* [CONSIGNE A]
Dans le texte sur l'émission de mi-mandat de François Hollande, quelle phrase pourrait être celle qui restera de cette émission ?
* [CONSIGNE B]
Énumérez les mesures du programme de François Hollande que cite, entre parenthèses, le texte sur son émission de mi-mandat.

Charles DE GAULLE (1890-1970) – Ancien président et pas télégénique

 

« Depuis deux ans et demi je me cramponne ». C’est peut-être la phrase qui restera de l’émission consacrée au mi-mandat de François Hollande. C’est pas facile d’être président : le constat d’échec est touchant de sincérité. Y a-t-il encore un pilote dans l’avion ? Y a-t-il un patron à la tête de la maison France ? C’est à la fin de la foire qu’on compte les bouses et à la fin du bal qu’on paie les musiciens : mais n’est-il pas déjà temps de tirer un bilan du quinquennat, alors qu’on n’est qu’à la moitié ?

 

Cette émission dont personne n’attendait grand-chose aura tout de même réussi à décevoir. Ni bilan ni projet, François Hollande n’a fait aucune annonce mais s’est contenté de décliner de nouveau ses propositions sur le pacte de responsabilité. Il prétend encore laisser en 2017 une France « plus grande, plus forte, plus juste » qu’il ne l’a trouvée en 2012, n’ayant pas hésité à égratigner plusieurs fois le bilan de son prédécesseur Nicolas Sarkozy qui était l’absent le plus présent du plateau télévisé.

Comme à son habitude, François Hollande s’est vanté d’avoir engagé de nombreuses réformes dont aucune n’a abouti. Celui qui prétend réformer et renforcer le pays n’a entrepris pour l’instant que des travaux non finis, laissant une France en chantier voire en ruine. « Un président de la république travaille pour son successeur ». La phrase est belle, mais peu crédible dans la bouche de celui qui critique ceux qui sont « candidats à tout » et qui dit ne pas savoir s’il va ou s’il veut se représenter.

 

« Il y a un seul président, beaucoup de candidats ». Même cette phrase est fausse car François Hollande n’a pas été à la hauteur de sa fonction ce soir. Son discours, trop techno et sans âme, n’a pas réenchanté le rêve français qu’il vantait en 2012. Il est incapable de faire le récit de la crise que traverse notre pays et de la manière dont il pourrait en sortir par le haut. Son programme (emplois verts, tablettes numériques, réforme du service civique) est digne d’un président de conseil général et non d’un président de la république, mais peut-être aurait-il dû le rester ? Pipeau pipeau.

* [LIGNES PRÉSENTÉES]
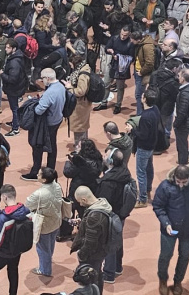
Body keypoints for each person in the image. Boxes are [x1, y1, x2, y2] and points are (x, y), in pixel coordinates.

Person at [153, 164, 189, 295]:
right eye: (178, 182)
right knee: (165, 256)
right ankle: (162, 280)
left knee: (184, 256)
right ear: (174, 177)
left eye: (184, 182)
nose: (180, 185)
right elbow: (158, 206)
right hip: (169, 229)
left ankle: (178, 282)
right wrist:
* * *
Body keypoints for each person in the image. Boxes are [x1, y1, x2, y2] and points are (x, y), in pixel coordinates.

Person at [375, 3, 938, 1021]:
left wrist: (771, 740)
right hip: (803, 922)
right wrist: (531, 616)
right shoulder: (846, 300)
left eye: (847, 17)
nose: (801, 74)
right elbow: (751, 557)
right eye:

* [RÉPONSE PROPOSÉE A]
« Depuis deux ans et demi je me cramponne »

* [RÉPONSE PROPOSÉE B]
Emplois verts, tablettes numériques, réforme du service civique.